[Entries supplied]
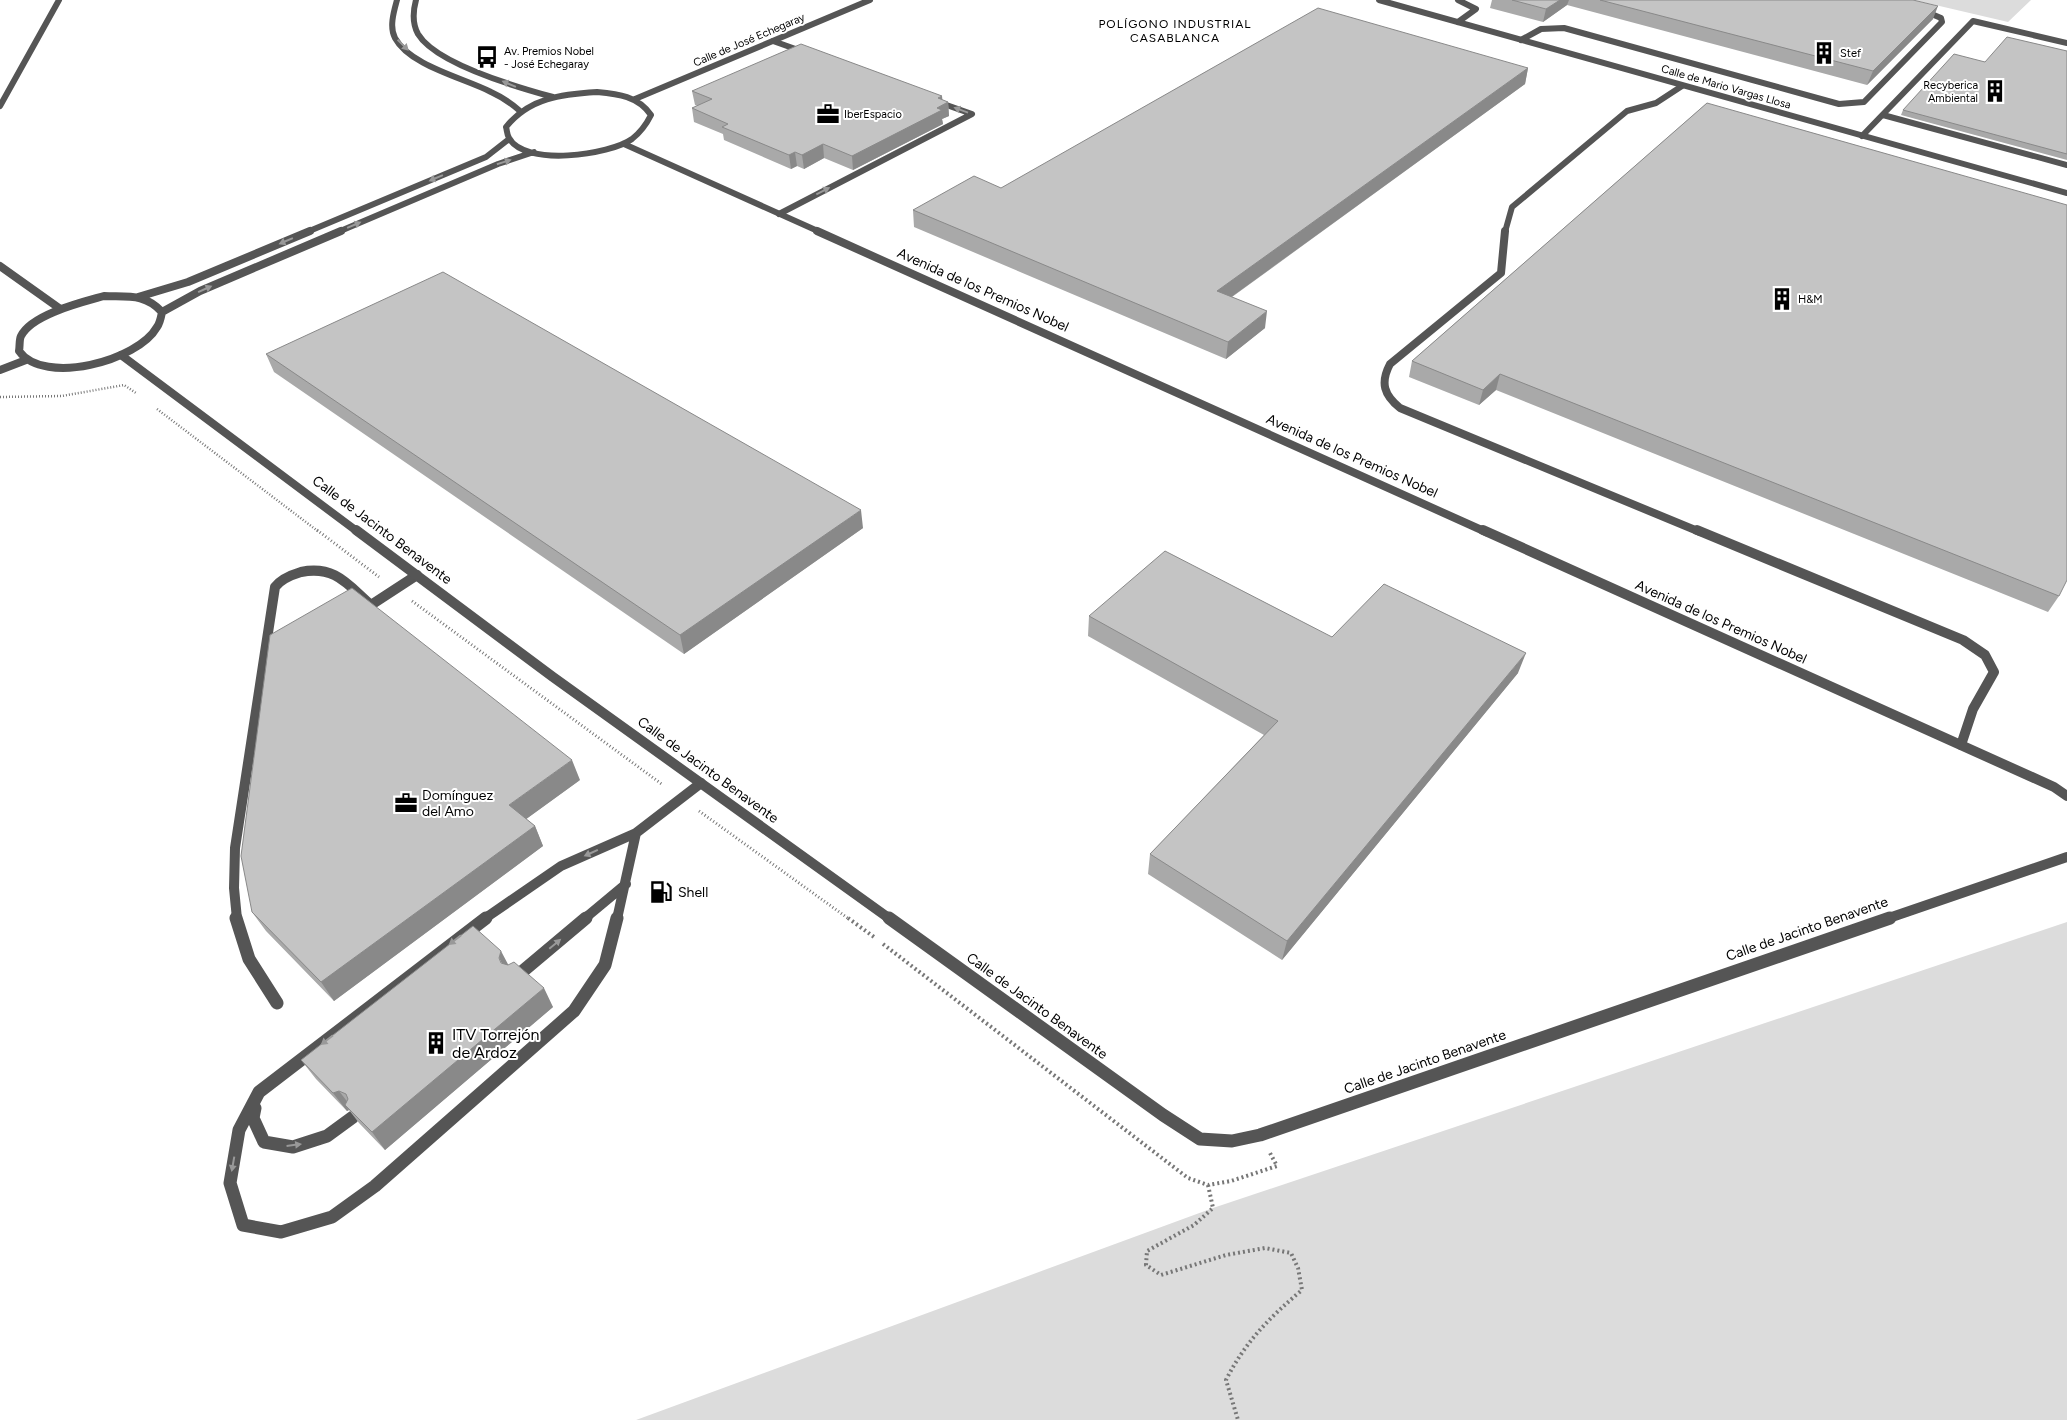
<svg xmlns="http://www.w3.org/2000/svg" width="2067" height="1420" viewBox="0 0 2067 1420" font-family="Figtree,sans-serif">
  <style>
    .green { fill: #dcdcdc }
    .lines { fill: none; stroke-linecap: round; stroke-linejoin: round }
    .path-far2 { stroke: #777; stroke-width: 2.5; stroke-dasharray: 1 2; stroke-linecap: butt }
    .path-far1 { stroke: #777; stroke-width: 3; stroke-dasharray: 1 2.5; stroke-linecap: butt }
    .path { stroke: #777; stroke-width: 4; stroke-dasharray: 2 3; stroke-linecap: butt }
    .service-far3 { stroke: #555; stroke-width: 6 }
    .service-far2 { stroke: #555; stroke-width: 8 }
    .service-far1 { stroke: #555; stroke-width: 10 }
    .service { stroke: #555; stroke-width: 13 }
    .minor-far3 { stroke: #555; stroke-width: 6 }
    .minor-far2 { stroke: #555; stroke-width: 8 }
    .minor-far1 { stroke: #555; stroke-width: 10 }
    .minor { stroke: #555; stroke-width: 13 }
    .tertiary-far1 { stroke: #555; stroke-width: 6 }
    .tertiary { stroke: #555; stroke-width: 8 }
    .wall { fill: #a9a9a9 }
    .shaded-wall { fill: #898989 }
    .building { fill: #c4c4c4; stroke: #898989 }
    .oneway { fill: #999 }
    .labels { text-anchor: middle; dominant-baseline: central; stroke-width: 4; stroke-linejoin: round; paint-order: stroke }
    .far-street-label { font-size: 11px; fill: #000; stroke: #fff }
    .far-poi-label { font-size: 11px; fill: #000; stroke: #fff; text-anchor: start }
    .far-neighbourhood-label { font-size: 12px; letter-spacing: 1px; fill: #000; stroke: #fff }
    .street-label { font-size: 14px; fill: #000; stroke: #fff }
    .poi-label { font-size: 14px; fill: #000; stroke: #fff; text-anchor: start }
    .near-poi-label { font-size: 16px; fill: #000; stroke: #fff; text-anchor: start }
  </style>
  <rect width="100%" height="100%" fill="#fff"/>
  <path class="green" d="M 1914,0 L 2031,0 L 2008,22 Z
    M 2067,922 L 2067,1420 L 636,1420 L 1213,1208 Z"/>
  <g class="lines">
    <path class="path-far2" d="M 0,397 L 62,396 L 124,385 L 136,393
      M 157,409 L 319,532"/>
    <path class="path-far1" d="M 317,530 L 379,577
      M 412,601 L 663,785
      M 699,811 L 849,919"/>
    <path class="path" d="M 848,918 L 874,937
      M 883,944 L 1188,1178 L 1208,1185 L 1231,1181 L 1277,1166 L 1270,1153
      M 1208,1185 L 1213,1208 L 1194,1225 L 1147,1251 L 1146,1265 L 1161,1275 L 1226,1255 L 1265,1248 L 1291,1253 L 1298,1268 L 1302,1290 C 1270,1317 1245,1342 1226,1380 L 1238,1420"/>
    <path class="service-far3" d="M 1458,0 L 1476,9 L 1458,22
      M 1521,40 L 1541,29 L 1564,28 L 1839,104 L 1864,102 L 1942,22 L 1941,18 L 1922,10
      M 773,41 L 804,52
      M 1883,115 L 2067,165
      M 1862,136 L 1973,21 L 2067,43
      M 779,214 L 972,114 L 938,102
      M 1505,232 L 1512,207 L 1627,111 L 1656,103 L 1682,86"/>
    <path class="service-far2" d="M 1505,231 L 1501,273 L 1390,364 C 1380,383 1384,395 1400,408 L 1700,532
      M 0,370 L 26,360"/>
    <path class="service-far1" d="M 1697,530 L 1963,640 L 1985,655 L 1994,672 L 1973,709 L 1961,745
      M 636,833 L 701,783
      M 237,919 L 234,888 L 235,848 L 275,587 C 281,579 291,575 301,572 C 335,565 348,585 371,605 L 417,575
      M 484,919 L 561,866 L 636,833
      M 584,919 L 626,884
      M 617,919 L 636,833"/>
    <path class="service" d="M 236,918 L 249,959 L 277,1003
      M 486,918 L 259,1092 L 239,1130 L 230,1183 L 243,1225 L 281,1232 L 332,1217 L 375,1186 L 574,1011 L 605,965 L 617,918
      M 517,976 L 586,918
      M 255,1108 L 253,1118 L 264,1142 L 293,1147 L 327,1136 L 353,1117"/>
    <path class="minor-far3" d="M 1379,0 L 2067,193
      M 635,99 L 870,0
      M 0,106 L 59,0
      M 624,144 L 820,232"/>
    <path class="minor-far2" d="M 817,231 L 1486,532
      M 0,266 L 59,308
      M 121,355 L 358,532"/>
    <path class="minor-far1" d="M 356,530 L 553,677 L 890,919
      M 1483,530 L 2054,787 L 2067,796
      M 1886,919 L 2067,857"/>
    <path class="minor" d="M 889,918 L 1163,1115 L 1200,1139 L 1232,1141 L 1260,1135 L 1890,918"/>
    <path class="tertiary-far1" d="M 397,0 C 394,11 389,27 395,38 C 410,66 464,78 491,92 C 502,97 511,103 520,111
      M 416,0 C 413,11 412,23 418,34 C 436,64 520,88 553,97
      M 597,92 C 618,94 638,96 651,115 C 646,125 641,132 632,139 C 610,155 524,167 509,138 C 507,135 507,130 506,127 C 529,98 562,94 597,92 Z
      M 307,232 L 486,157 L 509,139
      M 338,232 L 498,164 L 534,152"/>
    <path class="tertiary" d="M 104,296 C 127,297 145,293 162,312 C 161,317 160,323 157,327 C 138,361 44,386 19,351 C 20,346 19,340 21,336 C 32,314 83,302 104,296 Z
      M 138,297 L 188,282 L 310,231
      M 162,312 L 200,291 L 341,231"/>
  </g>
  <path class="wall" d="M 1492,0 L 1913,0 L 1933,19 L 1867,85 L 1567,5 L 1543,22 L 1490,8 Z
    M 2067,51 L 2067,160 L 1901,115 L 1903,110 L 1985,62 Z
    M 1528,68 L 1525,84 L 1232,297 L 1265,328 L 1226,359 L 914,227 L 913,210 L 1001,188 Z
    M 692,91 L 942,96 L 942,100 L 948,102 L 949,116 L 942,119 L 943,124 L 853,170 L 824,158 L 804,169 L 797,166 L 791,169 L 724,140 L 723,134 L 694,122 L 692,108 L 698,106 L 695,105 Z
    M 1707,103 L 2059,596 L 2048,612 L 1496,390 L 1479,405 L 1409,377 L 1412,361 Z
    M 266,354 L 863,528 L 684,654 L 274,372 Z
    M 1089,616 L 1332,637 L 1518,673 L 1282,960 L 1148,874 L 1150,854 L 1264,735 L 1088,636 Z
    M 580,780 L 526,819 L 535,826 L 543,846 L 334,1001 L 266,931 L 252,912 Z
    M 508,965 L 553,1007 L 385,1150 L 359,1123 L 349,1110 L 347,1111 L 316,1079 L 301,1060 Z"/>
  <path class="shaded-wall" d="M 1560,0 L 1569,0 L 1567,5 L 1543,22 L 1546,9 Z
    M 1938,6 L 1933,19 L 1867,85 L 1873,71 Z
    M 1528,68 L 1525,84 L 1216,308 L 1217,291 Z
    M 942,96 L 943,105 L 948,102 L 949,116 L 942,119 L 943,124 L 853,170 L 852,156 Z
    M 823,144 L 824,158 L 804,169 L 802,155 Z
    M 795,152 L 797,166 L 791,169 L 789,155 Z
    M 1267,311 L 1265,328 L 1226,359 L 1228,342 Z
    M 1500,374 L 1496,390 L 1479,405 L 1483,390 Z
    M 861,510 L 863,528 L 684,654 L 680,635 Z
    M 1526,653 L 1518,673 L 1282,960 L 1287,941 Z
    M 572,760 L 580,780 L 518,825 L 509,805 Z
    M 535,826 L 543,846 L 334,1001 L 321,982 Z
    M 501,951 L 511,970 L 509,977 L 499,958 Z
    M 544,988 L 553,1007 L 385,1150 L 372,1132 Z
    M 339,1091 L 353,1109 L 345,1105 L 349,1110 L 347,1111 L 333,1093 Z"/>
  <path class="building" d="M 1512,0 L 1560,0 L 1546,9 Z
    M 1600,0 L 1913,0 L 1938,6 L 1873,71 Z
    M 1318,8 L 1528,68 L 1217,291 L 1267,311 L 1228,342 L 913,210 L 974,176 L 1001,188 Z
    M 2007,37 L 2067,51 L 2067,154 L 1903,110 L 1954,54 L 1985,62 Z
    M 801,44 L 942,96 L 938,98 L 948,102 L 937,108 L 942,110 L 852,156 L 823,144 L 802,155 L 795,152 L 789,155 L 722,127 L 728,124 L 692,108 L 712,99 L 692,91 Z
    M 1707,103 L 2067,205 L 2067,580 L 2059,596 L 1500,374 L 1483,390 L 1412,361 Z
    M 443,272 L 861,510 L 680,635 L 266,354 Z
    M 1165,551 L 1332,637 L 1384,584 L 1526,653 L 1287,941 L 1150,854 L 1278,721 L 1089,616 Z
    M 352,588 L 572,760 L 509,805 L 535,826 L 321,982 L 252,912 L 241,856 L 270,635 Z
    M 473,926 L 501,951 L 499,958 L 501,963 L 508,965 L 514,962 L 544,988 L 372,1132 L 345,1105 L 348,1099 L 346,1094 L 339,1091 L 333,1093 L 301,1060 Z"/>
  <defs><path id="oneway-solid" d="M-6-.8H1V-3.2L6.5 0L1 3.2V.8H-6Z" transform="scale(1.25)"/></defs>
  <g class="oneway">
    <use href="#oneway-solid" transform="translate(403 45) rotate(44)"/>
    <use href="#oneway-solid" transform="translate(509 84) rotate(-157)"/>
    <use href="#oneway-solid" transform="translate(961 110) rotate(-160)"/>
    <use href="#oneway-solid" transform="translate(504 162) rotate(-18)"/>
    <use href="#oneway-solid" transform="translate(436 178) rotate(157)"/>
    <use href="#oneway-solid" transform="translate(823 191) rotate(-27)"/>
    <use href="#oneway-solid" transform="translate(354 225) rotate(-23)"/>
    <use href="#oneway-solid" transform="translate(286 241) rotate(157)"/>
    <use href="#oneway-solid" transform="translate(205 289) rotate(-24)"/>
    <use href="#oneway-solid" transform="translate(591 853) rotate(156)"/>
    <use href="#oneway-solid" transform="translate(455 940) rotate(142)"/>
    <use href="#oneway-solid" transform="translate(555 944) rotate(-40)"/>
    <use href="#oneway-solid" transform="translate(327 1040) rotate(142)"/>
    <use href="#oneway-solid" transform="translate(294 1145) rotate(-7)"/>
    <use href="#oneway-solid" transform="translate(233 1164) rotate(100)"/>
  </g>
  <defs>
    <symbol id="building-bare" viewBox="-9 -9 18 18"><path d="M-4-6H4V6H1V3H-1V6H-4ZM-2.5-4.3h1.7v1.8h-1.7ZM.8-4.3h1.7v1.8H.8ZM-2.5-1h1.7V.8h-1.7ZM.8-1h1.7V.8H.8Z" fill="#000" stroke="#fff" stroke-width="2.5" paint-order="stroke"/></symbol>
    <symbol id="bus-bare" viewBox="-9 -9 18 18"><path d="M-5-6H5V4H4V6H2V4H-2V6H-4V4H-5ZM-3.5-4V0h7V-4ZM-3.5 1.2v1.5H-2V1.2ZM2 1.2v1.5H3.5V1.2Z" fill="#000" stroke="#fff" stroke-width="2.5" paint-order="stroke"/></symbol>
    <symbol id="office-bare" viewBox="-9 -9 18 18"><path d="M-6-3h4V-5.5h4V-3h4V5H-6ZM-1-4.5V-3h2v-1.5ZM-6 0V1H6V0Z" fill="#000" stroke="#fff" stroke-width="2.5" paint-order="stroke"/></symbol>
    <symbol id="fuel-bare" viewBox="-9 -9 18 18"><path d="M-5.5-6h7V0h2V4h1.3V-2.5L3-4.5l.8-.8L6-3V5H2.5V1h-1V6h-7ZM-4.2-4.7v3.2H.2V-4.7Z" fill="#000" stroke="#fff" stroke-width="2.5" paint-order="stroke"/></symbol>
  </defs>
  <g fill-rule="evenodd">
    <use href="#building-bare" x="1808" y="37" width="32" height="32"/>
    <use href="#bus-bare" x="471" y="41" width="32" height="32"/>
    <use href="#building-bare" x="1979" y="75" width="32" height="32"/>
    <use href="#office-bare" x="812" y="98" width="32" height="32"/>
    <use href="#building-bare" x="1766" y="283" width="32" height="32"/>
    <use href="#office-bare" x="390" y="787" width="32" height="32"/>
    <use href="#fuel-bare" x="645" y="876" width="32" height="32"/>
    <use href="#building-bare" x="420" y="1027" width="32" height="32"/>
  </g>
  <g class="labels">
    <g class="far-street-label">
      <text transform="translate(749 40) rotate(-23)">Calle de José Echegaray</text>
      <text transform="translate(1726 87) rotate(16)">Calle de Mario Vargas Llosa</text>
    </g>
    <g class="far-poi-label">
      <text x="504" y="51">Av. Premios Nobel<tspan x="504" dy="13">- José Echegaray</tspan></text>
      <text x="1840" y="53">Stef</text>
      <text x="1978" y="85" text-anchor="end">Recyberica<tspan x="1978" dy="13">Ambiental</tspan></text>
      <text x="844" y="114">IberEspacio</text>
      <text x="1798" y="299">H&amp;M</text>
    </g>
    <g class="far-neighbourhood-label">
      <text x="1175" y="24">POLÍGONO INDUSTRIAL<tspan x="1175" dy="14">CASABLANCA</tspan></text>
    </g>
    <g class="street-label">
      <text transform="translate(983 290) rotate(24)">Avenida de los Premios Nobel</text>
      <text transform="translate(1352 456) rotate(24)">Avenida de los Premios Nobel</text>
      <text transform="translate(382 530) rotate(37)">Calle de Jacinto Benavente</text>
      <text transform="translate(1721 622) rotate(24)">Avenida de los Premios Nobel</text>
      <text transform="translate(708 770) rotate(36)">Calle de Jacinto Benavente</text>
      <text transform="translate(1807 929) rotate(-19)">Calle de Jacinto Benavente</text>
      <text transform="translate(1037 1006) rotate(36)">Calle de Jacinto Benavente</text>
      <text transform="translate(1425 1062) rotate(-19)">Calle de Jacinto Benavente</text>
    </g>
    <g class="poi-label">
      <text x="422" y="795">Domínguez<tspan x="422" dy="16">del Amo</tspan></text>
      <text x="678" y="892">Shell</text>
    </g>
    <g class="near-poi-label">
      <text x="452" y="1034">ITV Torrejón<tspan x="452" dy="18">de Ardoz</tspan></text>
    </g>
  </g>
</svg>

[Exercise requirements] Your answer must be every line from the entries that contains the string "lines", copied as it stands.

[The answer]
    .lines { fill: none; stroke-linecap: round; stroke-linejoin: round }
  <g class="lines">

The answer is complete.